*Work to complete*
Return each line below exactly as it reads, and omit any image in it.

Collected data entries:
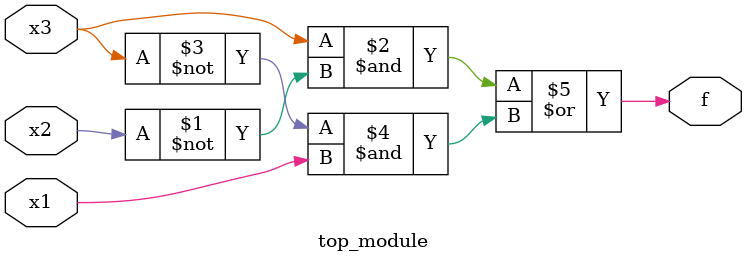
<source format=sv>
module top_module (
	input x3,
	input x2,
	input x1,
	output f
);

assign f = (x3 & ~x2) | (~x3 & x1);

endmodule

</source>
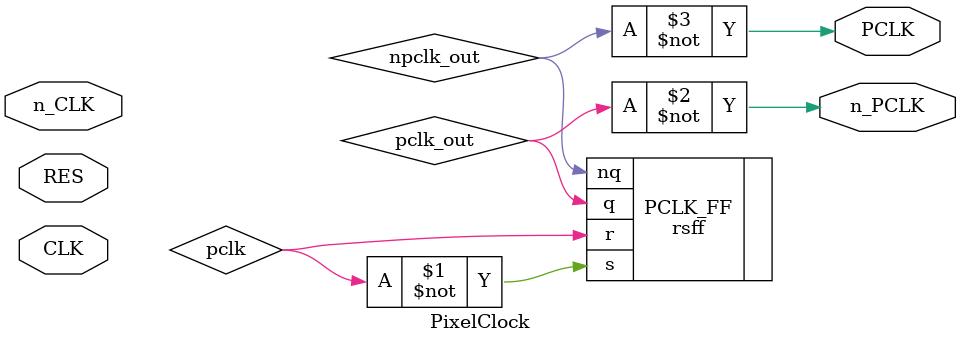
<source format=v>


module PixelClock (
	n_CLK, CLK, RES,
	n_PCLK, PCLK);

	input n_CLK;
	input CLK;				// NTSC: 21477272 Hz (~0,046 µs), PAL: 26601712 Hz (~0,037 µs)
	input RES;

	output n_PCLK;
	output PCLK;			// NTSC: 5369318 Hz (~0,186 µs), PAL: 5320342.4 Hz (~0,187 µs)

	// wires
	
	wire latch1_in;
	wire latch2_in;
	wire latch1_out;
	wire latch2_out;
	wire latch3_out;
	wire latch4_out;
	wire latch5_out;
	wire latch6_out;
	wire pclk;
	wire pclk_out;
	wire npclk_out;

`ifdef RP2C02

	// The PCLK is obtained by slowing down (dividing) the input clock signal CLK (21.48 MHz) by a factor of 4.
	// For this purpose, a divider on static latches is used:

	nor (latch1_in, RES, latch4_out);

	dlatch latch1 (.d(latch1_in), .en(n_CLK), .nq(latch1_out) );
	dlatch latch2 (.d(latch1_out), .en(CLK), .nq(latch2_out) );
	dlatch latch3 (.d(latch2_out), .en(n_CLK), .nq(latch3_out) );
	dlatch latch4 (.d(latch3_out), .en(CLK), .nq(latch4_out) );

	assign pclk = latch4_out;

`elsif RP2C07

	nor (latch2_in, latch1_out, RES);

	dlatch latch1 (.d(latch1_in), .en(n_CLK), .q(latch1_out));
	dlatch latch2 (.d(latch2_in), .en(CLK), .nq(latch2_out));
	dlatch latch3 (.d(latch2_out), .en(n_CLK), .nq(latch3_out));
	dlatch latch4 (.d(latch3_out), .en(CLK), .nq(latch4_out));
	dlatch latch5 (.d(latch4_out), .en(n_CLK), .nq(latch5_out));
	dlatch latch6 (.d(latch5_out), .en(CLK), .nq(latch6_out));

	nor (pclk, latch6_out, ~latch5_out);
	nor (latch1_in, latch6_out, latch4_out);

`else
`endif

	// Just below the divider is the single phase splitter.
	// This is a canonical circuit based on a single FF that makes two phases (/PCLK + PCLK) from a single phase (PCLK).

	rsff PCLK_FF (.r(pclk), .s(~pclk), .q(pclk_out), .nq(npclk_out) );

	assign n_PCLK = ~pclk_out;
	assign PCLK = ~npclk_out;

endmodule // PixelClock

</source>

*Reply to the exercise*
<source format=sv>
module top_module (
	input x3,
	input x2,
	input x1,
	output f
);

assign f = (x3 & ~x2) | (~x3 & x1);

endmodule

</source>
<source format=v>


module PixelClock (
	n_CLK, CLK, RES,
	n_PCLK, PCLK);

	input n_CLK;
	input CLK;				// NTSC: 21477272 Hz (~0,046 µs), PAL: 26601712 Hz (~0,037 µs)
	input RES;

	output n_PCLK;
	output PCLK;			// NTSC: 5369318 Hz (~0,186 µs), PAL: 5320342.4 Hz (~0,187 µs)

	// wires
	
	wire latch1_in;
	wire latch2_in;
	wire latch1_out;
	wire latch2_out;
	wire latch3_out;
	wire latch4_out;
	wire latch5_out;
	wire latch6_out;
	wire pclk;
	wire pclk_out;
	wire npclk_out;

`ifdef RP2C02

	// The PCLK is obtained by slowing down (dividing) the input clock signal CLK (21.48 MHz) by a factor of 4.
	// For this purpose, a divider on static latches is used:

	nor (latch1_in, RES, latch4_out);

	dlatch latch1 (.d(latch1_in), .en(n_CLK), .nq(latch1_out) );
	dlatch latch2 (.d(latch1_out), .en(CLK), .nq(latch2_out) );
	dlatch latch3 (.d(latch2_out), .en(n_CLK), .nq(latch3_out) );
	dlatch latch4 (.d(latch3_out), .en(CLK), .nq(latch4_out) );

	assign pclk = latch4_out;

`elsif RP2C07

	nor (latch2_in, latch1_out, RES);

	dlatch latch1 (.d(latch1_in), .en(n_CLK), .q(latch1_out));
	dlatch latch2 (.d(latch2_in), .en(CLK), .nq(latch2_out));
	dlatch latch3 (.d(latch2_out), .en(n_CLK), .nq(latch3_out));
	dlatch latch4 (.d(latch3_out), .en(CLK), .nq(latch4_out));
	dlatch latch5 (.d(latch4_out), .en(n_CLK), .nq(latch5_out));
	dlatch latch6 (.d(latch5_out), .en(CLK), .nq(latch6_out));

	nor (pclk, latch6_out, ~latch5_out);
	nor (latch1_in, latch6_out, latch4_out);

`else
`endif

	// Just below the divider is the single phase splitter.
	// This is a canonical circuit based on a single FF that makes two phases (/PCLK + PCLK) from a single phase (PCLK).

	rsff PCLK_FF (.r(pclk), .s(~pclk), .q(pclk_out), .nq(npclk_out) );

	assign n_PCLK = ~pclk_out;
	assign PCLK = ~npclk_out;

endmodule // PixelClock

</source>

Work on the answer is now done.